» Given exercise:
In the forum thread below about nan loss, translate this sentence into Spanish: "This only occurs when trying to use training with a weights file previously created through training (in an attempt to improve on it), rather than doing it fresh."

» Source:

# # #

Loss nan on Jupyter notebook

IMABUNNEH commented 6 years ago

Hi,

I've seen the issue was resolved for someone here: https://github.com/experiencor/keras-yolo2/issues/237

However I've set my warmup batches to 3 and I'm still getting nan on training.

This only occurs when trying to use training with a weights file previously created through training (in an attempt to improve on it), rather than doing it fresh. Any ideas?

ZacharyForrest commented 6 years ago

If you're resuming training with your pretrained weights, try loading your weights here just before compilation like so. Worked for me!


optimizer = Adam(lr=0.5e-4, beta_1=0.9, beta_2=0.999, epsilon=1e-08, decay=0.0)
#optimizer = SGD(lr=1e-4, decay=0.0005, momentum=0.9)
#optimizer = RMSprop(lr=1e-4, rho=0.9, epsilon=1e-08, decay=0.0)

model.load_weights("YOURWEIGHTS.h5")

model.compile(loss=custom_loss, optimizer=optimizer)

model.fit_generator(generator        = train_batch, 
                    steps_per_epoch  = len(train_batch), 
                    epochs           = 100, 
                    verbose          = 1,
                    validation_data  = valid_batch,
                    validation_steps = len(valid_batch),
                    callbacks        = [early_stop, checkpoint, tensorboard], 
                    max_queue_size   = 3)

tamersalama commented 6 years ago

Trying to update the nan related issues - what worked for me is adding images and annotations added to "valid_image_folder" (I previously relied on having the training ones split 80/20 as per the readme - but I got nan for losses). I also changed the traing nb_epochs to 10 - and will likely need more (from 1) Actually, it might have to do with model anchors. Generating new ones (other than the ones given in the README example) lead to the NAN values.

letilessa commented 5 years ago

On issue #237 what do they mean by warmup stage?

rodrigo2019 commented 5 years ago

It is a trick. It makes the each cell match with the size of anchors, this makes the weights get better values to start than just random values. It is not wrote in the original paper, but it seens the original author does the same thing on his implementation on c++. Abraço :)

letilessa commented 5 years ago

To do the warmup stage I just need to assign a value to WARM_UP_BATCHES, or do I need add something else to the code in the notebook?

I saw that I was missing the following lines in my code, and when I added them I was able to train the model for 10 epochs without the nan loss appearing for the pascal 2007 dataset. When I added the pascal 2012 dataset to train with the same data as the yolo paper, the nan loss appeared again in the middle of the first epoch, starting at the conf loss.

`layer = model.layers[-4] # the last convolutional layer weights = layer.get_weights()

new_kernel = np.random.normal(size=weights[0].shape)/(GRID_HGRID_W) new_bias = np.random.normal(size=weights[1].shape)/(GRID_HGRID_W)

layer.set_weights([new_kernel, new_bias])`

Why the last layer is refered to as [-4]? If add more layers between the feature extractor and this layer do I have to initialize their weights as well? Which index would I use to refer to the last 4 layers for example?

# # #

» Data segment:
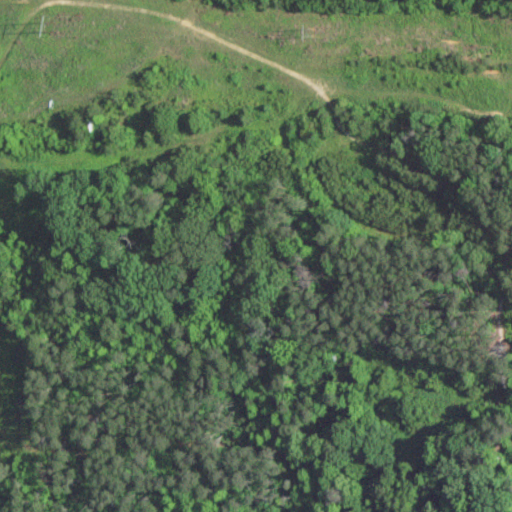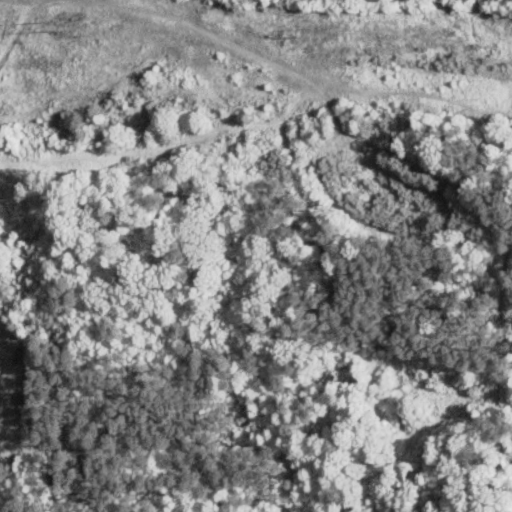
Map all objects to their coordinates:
power tower: (50, 25)
power tower: (312, 30)
road: (126, 301)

# # #

» Full response:
Esto solo ocurre al intentar entrenar con un archivo de pesos creado previamente mediante entrenamiento (para intentar mejorarlo), en lugar de hacerlo desde cero.